(Beginning of Input)
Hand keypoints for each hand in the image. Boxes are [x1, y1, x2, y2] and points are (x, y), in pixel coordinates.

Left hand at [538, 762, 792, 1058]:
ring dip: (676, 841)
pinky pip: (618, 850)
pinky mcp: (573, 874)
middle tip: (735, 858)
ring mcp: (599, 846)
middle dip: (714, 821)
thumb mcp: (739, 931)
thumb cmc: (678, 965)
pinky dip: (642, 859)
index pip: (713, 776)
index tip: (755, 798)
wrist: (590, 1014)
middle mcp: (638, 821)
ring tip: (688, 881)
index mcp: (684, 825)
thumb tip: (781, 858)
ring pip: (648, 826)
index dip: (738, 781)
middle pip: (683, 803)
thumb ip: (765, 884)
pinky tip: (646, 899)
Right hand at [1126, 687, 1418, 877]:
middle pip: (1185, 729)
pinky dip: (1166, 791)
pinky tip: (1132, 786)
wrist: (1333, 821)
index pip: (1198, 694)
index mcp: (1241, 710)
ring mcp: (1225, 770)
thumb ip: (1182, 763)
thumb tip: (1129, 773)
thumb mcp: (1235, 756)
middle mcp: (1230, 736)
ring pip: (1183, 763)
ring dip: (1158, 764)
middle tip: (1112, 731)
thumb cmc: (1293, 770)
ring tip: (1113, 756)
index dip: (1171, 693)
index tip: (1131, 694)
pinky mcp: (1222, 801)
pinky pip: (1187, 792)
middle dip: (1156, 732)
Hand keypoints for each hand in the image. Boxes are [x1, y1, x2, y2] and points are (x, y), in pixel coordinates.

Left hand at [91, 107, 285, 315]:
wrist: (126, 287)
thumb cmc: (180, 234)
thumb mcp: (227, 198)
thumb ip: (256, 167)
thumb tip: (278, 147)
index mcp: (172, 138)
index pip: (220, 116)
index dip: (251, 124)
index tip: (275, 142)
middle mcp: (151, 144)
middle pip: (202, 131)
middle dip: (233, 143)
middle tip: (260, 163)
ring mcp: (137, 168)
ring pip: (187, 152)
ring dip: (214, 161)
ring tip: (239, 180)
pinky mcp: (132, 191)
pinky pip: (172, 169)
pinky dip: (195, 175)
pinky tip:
(End of Input)
Work instruction:
Return each line of the records above in which the word "hand" occurs.

Exercise output:
Hand keypoints for each hand in the image. Boxes are [x1, y1, x2, y2] and points are (x, y), in pixel coordinates.
Left hand at [538, 762, 792, 1058]:
Right hand at [1126, 687, 1418, 877]:
Hand keypoints for each hand in the image. Boxes are [x1, y1, x2, y2] and points are (x, y), in pixel coordinates.
Left hand at [91, 107, 285, 315]:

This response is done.